Daisy Jones & The Six(52)



Eddie: It takes a lot of work, keeping Billy sober, keeping Daisy level. I doubt Teddy Price would have been tripping over himself to make sure I didn’t step in a bar.

Graham: We started calling them the Chosen ones. I don’t know if they ever knew that. But … I mean, that’s what they were.





Rod: We were working to record the backlog of songs that Daisy and Billy had written. I think they had almost the entire album by that point. We were already talking about what could fit on the record and what couldn’t.

People don’t think about it anymore because the technology is so different but we had such a tight running time back then. You could fit twenty-two minutes on the side of a record most of the time.

Karen: Graham wrote a song called “The Canyon.”

Graham: I had written this song, the only lyrics I’d ever written that I really liked. Now, I wasn’t a songwriter. That was always Billy’s thing. But I’d scratched some stuff down from time to time. And I’d finally written a song I was proud of.

The song was about how, even though Karen and I were both living large by that point, I’d be happy living in a crappy house as long as I was with her. I based it on our old house we all lived in in Topanga Canyon. Where Pete and Eddie still lived.

You know, the heat barely worked and there was rarely hot water and one of the windows was busted and all that. But that didn’t matter if we were together. “There’s no water in the sink/and the bathtub leaks/but I’ll hold your warm body in a cold shower/stand there with you and waste the hours.”

Karen: I was a little skittish about it. I never promised Graham any future for us. And I was worried he was seeing one. But unfortunately, back then at least, I tended to just avoid problems I didn’t want to deal with.

Warren: Graham wrote a song and asked Billy to consider it for the album and Billy blew him off.

Billy: By the time Graham came in with this song he wanted us to record, Daisy and I had the album almost done. And the songs were complicated and nuanced and a little dark.

Daisy and I had talked about wanting to write one or two more songs and we wanted at least one of them to be a little harder, less romantic.

What Graham showed me … Graham wrote a love song. Just a simple little love song. It didn’t have the complexity that Daisy and I were chasing.

Graham: It was the first song I really wrote and I wrote it for the woman I loved. And Billy was so involved in his own shit he didn’t even know who I wrote it about and he didn’t ask. He read my song in about thirty seconds and said, “Maybe on the next album, man. We got this one now.”

I’d always had Billy’s back. I’d always been there for him. Supported him through anything and everything.

Billy: We said, with this album, I wouldn’t tell anybody how to do their jobs. So I wasn’t going to listen to anybody telling me and Daisy what to sing. If we’re staying in our lanes, let’s stay in our lanes.

Karen: Graham sold it to the Stun Boys and they had a big hit off of it. I was happy about that. Happy how it all ended. I wouldn’t have wanted to have to play that song night after night.

I never understood people putting their real emotions into something they know they have to play on tour over and over and over again.

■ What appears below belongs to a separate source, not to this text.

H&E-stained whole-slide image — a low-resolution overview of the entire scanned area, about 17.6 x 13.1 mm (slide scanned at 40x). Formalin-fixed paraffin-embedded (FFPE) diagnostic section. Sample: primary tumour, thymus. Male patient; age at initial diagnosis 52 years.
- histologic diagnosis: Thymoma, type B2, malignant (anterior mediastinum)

Rod: That was around the time that Daisy and Billy started recording their vocals together. On most of the tracks, they were in the booth at the same time, singing into the same mike, harmonizing in real time together.

Eddie: Billy and Daisy on the same mike in one of those small booths … I mean, we’d all kill to be stuck up that close to Daisy.

Artie Snyder: It would have been a lot easier for me to have them in two different booths so I could isolate their vocals. Them singing into the same mike made my job about ten times harder.

If Daisy had an area where she was soft, I couldn’t overdub it without losing Billy’s. It made cutting back and forth between takes almost impossible.

We’d have to record over and over and over again to get a take where they both sounded good at the same time. The band would go home for the night and Daisy and Billy and Teddy and I would still be there, burning the midnight oil. It really limited how polished I could make the tracks. I actually was pretty pissed off. But Teddy wasn’t backing me up.

Rod: I thought Teddy made the right call. Because it showed on the track. You could feel they were breathing the same air as they sang. It was … I mean, there’s no other word for it. It was intimate.

Billy: You know, when you have music that has all the knots sanded down and the scratches buffed out … where’s the emotion in that?

Rod: I heard this secondhand, from Teddy. So I can’t vouch for how true it is. But there was a night when Billy and Daisy pulled an all-nighter doing overdubs on “This Could Get Ugly.”

Teddy said during one of the takes, late at night, Billy didn’t take his eyes off Daisy for the whole take. And they finished and Billy caught Teddy watching. And Billy immediately stopped—tried to pretend he hadn’t been looking at all.

Daisy: Just how honest do we have to get here? I know I told you I’d tell you everything but how much “everything” do you really want to know?





Billy: We were at Teddy’s pool house. Daisy was wearing a black dress with the thin straps. What are those called?